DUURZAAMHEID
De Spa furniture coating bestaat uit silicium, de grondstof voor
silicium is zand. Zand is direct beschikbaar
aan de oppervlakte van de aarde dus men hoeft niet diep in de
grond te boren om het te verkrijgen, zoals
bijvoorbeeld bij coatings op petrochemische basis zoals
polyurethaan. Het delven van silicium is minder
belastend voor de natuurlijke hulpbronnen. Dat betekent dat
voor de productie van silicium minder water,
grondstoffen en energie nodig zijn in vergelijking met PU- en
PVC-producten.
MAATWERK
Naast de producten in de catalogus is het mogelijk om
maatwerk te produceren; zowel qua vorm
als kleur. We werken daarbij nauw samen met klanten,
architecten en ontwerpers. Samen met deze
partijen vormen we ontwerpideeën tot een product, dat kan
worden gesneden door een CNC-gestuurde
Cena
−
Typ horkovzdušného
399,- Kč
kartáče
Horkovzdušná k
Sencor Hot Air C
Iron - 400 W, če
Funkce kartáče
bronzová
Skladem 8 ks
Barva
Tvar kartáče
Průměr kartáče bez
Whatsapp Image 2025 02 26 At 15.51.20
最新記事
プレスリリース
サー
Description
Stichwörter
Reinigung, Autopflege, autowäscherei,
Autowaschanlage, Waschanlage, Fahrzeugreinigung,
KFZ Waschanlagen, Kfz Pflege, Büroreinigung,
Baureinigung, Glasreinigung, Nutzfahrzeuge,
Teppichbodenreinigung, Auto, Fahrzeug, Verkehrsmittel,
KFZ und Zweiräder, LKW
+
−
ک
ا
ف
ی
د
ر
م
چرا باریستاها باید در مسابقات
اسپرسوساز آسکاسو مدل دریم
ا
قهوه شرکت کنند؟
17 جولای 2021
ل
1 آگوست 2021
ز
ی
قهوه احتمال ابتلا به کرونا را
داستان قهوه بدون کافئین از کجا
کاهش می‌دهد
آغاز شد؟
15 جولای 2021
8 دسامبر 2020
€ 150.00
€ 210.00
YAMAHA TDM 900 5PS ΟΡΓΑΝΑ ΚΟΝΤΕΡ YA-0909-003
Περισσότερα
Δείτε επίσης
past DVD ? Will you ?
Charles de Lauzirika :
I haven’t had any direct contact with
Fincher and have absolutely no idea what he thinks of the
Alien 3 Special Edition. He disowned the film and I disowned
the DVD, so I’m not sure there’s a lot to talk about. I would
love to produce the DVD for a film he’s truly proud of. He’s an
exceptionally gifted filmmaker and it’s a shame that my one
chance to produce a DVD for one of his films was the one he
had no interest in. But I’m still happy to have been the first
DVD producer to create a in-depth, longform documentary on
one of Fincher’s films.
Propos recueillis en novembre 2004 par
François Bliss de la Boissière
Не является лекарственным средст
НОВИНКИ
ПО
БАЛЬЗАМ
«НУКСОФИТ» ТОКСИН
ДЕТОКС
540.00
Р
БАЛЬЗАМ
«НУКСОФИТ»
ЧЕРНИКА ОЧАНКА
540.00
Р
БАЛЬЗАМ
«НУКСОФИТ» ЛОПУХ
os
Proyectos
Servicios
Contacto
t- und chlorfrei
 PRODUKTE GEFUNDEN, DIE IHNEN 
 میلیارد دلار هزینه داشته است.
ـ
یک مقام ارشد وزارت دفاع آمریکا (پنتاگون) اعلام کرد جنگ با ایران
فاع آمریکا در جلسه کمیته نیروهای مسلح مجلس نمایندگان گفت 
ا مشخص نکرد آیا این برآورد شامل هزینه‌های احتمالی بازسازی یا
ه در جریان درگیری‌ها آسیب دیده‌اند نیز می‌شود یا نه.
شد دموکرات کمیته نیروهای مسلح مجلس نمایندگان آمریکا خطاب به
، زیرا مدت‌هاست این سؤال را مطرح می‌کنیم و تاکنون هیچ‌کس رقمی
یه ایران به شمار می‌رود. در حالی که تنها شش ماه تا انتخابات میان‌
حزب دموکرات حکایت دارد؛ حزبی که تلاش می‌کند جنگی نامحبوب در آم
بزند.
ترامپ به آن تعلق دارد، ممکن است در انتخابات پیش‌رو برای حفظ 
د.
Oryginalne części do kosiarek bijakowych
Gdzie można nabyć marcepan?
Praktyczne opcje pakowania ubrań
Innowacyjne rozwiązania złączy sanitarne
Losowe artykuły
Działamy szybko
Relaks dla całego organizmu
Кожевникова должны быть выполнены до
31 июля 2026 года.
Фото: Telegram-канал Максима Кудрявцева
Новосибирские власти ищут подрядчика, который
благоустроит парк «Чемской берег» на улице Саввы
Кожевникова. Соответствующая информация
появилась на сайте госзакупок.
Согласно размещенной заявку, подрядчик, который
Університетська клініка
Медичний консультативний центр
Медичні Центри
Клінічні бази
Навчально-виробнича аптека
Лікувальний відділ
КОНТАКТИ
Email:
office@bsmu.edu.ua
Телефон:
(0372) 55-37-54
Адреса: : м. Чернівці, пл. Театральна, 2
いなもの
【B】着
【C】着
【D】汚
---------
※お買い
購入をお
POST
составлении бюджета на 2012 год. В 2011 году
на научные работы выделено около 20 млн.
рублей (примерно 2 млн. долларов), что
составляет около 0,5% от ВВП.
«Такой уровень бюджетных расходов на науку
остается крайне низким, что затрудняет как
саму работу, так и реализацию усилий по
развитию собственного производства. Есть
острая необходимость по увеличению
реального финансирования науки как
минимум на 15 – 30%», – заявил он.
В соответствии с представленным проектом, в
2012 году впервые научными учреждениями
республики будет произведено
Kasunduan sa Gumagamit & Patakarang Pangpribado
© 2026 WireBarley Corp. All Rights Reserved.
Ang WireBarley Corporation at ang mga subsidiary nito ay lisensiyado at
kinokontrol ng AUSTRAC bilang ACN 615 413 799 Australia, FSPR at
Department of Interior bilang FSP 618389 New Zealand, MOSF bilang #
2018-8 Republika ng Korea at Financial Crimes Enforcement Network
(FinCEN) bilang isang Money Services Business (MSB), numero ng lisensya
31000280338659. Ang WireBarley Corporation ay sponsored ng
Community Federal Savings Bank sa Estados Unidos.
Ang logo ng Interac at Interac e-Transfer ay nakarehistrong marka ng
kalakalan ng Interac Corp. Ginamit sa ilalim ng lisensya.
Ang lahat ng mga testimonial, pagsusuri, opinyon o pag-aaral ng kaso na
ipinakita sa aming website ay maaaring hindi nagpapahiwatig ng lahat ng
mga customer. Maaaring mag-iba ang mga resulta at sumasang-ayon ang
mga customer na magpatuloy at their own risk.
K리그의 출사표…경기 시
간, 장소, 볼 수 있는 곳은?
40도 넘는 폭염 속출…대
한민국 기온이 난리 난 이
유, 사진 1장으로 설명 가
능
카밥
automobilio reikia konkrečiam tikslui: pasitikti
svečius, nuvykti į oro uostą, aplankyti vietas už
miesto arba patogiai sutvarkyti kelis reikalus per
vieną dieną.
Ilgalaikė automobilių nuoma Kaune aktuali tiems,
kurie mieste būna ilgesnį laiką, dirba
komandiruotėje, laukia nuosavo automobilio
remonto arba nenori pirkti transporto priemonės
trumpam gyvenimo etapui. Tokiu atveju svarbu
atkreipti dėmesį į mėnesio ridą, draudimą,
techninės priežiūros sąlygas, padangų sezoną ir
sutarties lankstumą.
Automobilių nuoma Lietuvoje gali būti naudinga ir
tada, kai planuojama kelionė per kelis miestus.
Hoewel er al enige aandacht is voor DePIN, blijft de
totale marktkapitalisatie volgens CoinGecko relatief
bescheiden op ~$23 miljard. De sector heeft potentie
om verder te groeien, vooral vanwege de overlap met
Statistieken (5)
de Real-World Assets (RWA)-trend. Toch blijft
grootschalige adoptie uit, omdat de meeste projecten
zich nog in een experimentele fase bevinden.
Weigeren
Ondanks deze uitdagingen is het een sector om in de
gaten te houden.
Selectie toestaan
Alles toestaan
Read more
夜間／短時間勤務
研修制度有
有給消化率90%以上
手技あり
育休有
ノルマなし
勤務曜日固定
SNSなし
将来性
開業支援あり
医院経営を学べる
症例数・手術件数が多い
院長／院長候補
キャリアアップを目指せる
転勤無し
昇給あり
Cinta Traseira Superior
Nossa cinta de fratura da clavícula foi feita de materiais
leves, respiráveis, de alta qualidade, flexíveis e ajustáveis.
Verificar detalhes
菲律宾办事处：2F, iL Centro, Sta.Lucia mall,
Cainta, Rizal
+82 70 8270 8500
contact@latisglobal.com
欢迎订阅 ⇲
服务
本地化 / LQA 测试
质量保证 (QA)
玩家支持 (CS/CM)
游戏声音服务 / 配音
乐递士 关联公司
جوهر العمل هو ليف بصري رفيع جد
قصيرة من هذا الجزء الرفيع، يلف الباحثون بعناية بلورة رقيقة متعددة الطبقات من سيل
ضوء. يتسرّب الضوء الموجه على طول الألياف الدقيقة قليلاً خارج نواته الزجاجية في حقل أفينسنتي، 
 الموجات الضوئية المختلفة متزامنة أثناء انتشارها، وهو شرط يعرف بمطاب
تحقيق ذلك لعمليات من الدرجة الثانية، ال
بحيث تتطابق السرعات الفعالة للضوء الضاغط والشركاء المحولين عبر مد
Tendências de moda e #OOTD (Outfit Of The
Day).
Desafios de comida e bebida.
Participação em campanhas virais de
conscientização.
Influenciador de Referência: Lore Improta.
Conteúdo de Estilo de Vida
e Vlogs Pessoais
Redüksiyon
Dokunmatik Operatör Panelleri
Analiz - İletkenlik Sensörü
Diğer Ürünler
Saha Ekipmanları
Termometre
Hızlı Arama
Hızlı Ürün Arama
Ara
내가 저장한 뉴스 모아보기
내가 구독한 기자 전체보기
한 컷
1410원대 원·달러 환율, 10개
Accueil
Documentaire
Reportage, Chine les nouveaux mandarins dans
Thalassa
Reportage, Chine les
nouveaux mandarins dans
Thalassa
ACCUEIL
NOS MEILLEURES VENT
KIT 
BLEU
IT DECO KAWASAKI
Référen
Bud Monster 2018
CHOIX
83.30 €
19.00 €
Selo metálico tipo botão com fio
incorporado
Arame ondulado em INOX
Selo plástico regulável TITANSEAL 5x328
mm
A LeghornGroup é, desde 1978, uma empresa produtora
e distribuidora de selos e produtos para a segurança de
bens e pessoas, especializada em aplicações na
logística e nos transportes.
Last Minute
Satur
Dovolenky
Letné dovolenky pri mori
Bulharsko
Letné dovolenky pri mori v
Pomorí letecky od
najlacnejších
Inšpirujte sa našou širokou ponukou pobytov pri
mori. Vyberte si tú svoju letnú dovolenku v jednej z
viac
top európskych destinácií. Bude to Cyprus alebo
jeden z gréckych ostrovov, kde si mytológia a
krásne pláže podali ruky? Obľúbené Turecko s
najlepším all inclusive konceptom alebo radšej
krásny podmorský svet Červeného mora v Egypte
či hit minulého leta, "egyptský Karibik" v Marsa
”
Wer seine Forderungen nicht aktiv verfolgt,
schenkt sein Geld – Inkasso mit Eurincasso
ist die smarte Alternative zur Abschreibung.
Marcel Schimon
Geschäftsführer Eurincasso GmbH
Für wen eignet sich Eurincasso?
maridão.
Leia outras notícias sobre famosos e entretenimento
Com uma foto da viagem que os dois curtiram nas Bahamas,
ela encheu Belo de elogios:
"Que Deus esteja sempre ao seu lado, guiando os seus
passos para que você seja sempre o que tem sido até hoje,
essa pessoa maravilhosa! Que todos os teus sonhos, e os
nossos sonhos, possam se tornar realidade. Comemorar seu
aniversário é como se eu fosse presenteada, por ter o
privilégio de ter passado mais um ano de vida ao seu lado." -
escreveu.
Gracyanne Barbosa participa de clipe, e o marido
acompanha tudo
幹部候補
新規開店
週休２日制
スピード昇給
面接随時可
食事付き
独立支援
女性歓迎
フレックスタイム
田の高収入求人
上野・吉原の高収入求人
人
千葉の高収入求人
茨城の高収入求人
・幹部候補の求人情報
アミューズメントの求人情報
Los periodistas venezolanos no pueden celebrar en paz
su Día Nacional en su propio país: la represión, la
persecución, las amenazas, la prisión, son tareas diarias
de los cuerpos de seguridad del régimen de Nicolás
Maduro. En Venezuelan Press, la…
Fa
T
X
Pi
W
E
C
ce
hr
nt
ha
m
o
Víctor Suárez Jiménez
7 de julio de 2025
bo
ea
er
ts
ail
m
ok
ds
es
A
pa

### Problem to solve
Transcribe the records verbatim from their first line through the line containing "exceptionally gifted filmmaker", including both of those lines.

### Response for this exercise
DUURZAAMHEID
De Spa furniture coating bestaat uit silicium, de grondstof voor
silicium is zand. Zand is direct beschikbaar
aan de oppervlakte van de aarde dus men hoeft niet diep in de
grond te boren om het te verkrijgen, zoals
bijvoorbeeld bij coatings op petrochemische basis zoals
polyurethaan. Het delven van silicium is minder
belastend voor de natuurlijke hulpbronnen. Dat betekent dat
voor de productie van silicium minder water,
grondstoffen en energie nodig zijn in vergelijking met PU- en
PVC-producten.
MAATWERK
Naast de producten in de catalogus is het mogelijk om
maatwerk te produceren; zowel qua vorm
als kleur. We werken daarbij nauw samen met klanten,
architecten en ontwerpers. Samen met deze
partijen vormen we ontwerpideeën tot een product, dat kan
worden gesneden door een CNC-gestuurde
Cena
−
Typ horkovzdušného
399,- Kč
kartáče
Horkovzdušná k
Sencor Hot Air C
Iron - 400 W, če
Funkce kartáče
bronzová
Skladem 8 ks
Barva
Tvar kartáče
Průměr kartáče bez
Whatsapp Image 2025 02 26 At 15.51.20
最新記事
プレスリリース
サー
Description
Stichwörter
Reinigung, Autopflege, autowäscherei,
Autowaschanlage, Waschanlage, Fahrzeugreinigung,
KFZ Waschanlagen, Kfz Pflege, Büroreinigung,
Baureinigung, Glasreinigung, Nutzfahrzeuge,
Teppichbodenreinigung, Auto, Fahrzeug, Verkehrsmittel,
KFZ und Zweiräder, LKW
+
−
ک
ا
ف
ی
د
ر
م
چرا باریستاها باید در مسابقات
اسپرسوساز آسکاسو مدل دریم
ا
قهوه شرکت کنند؟
17 جولای 2021
ل
1 آگوست 2021
ز
ی
قهوه احتمال ابتلا به کرونا را
داستان قهوه بدون کافئین از کجا
کاهش می‌دهد
آغاز شد؟
15 جولای 2021
8 دسامبر 2020
€ 150.00
€ 210.00
YAMAHA TDM 900 5PS ΟΡΓΑΝΑ ΚΟΝΤΕΡ YA-0909-003
Περισσότερα
Δείτε επίσης
past DVD ? Will you ?
Charles de Lauzirika :
I haven’t had any direct contact with
Fincher and have absolutely no idea what he thinks of the
Alien 3 Special Edition. He disowned the film and I disowned
the DVD, so I’m not sure there’s a lot to talk about. I would
love to produce the DVD for a film he’s truly proud of. He’s an
exceptionally gifted filmmaker and it’s a shame that my one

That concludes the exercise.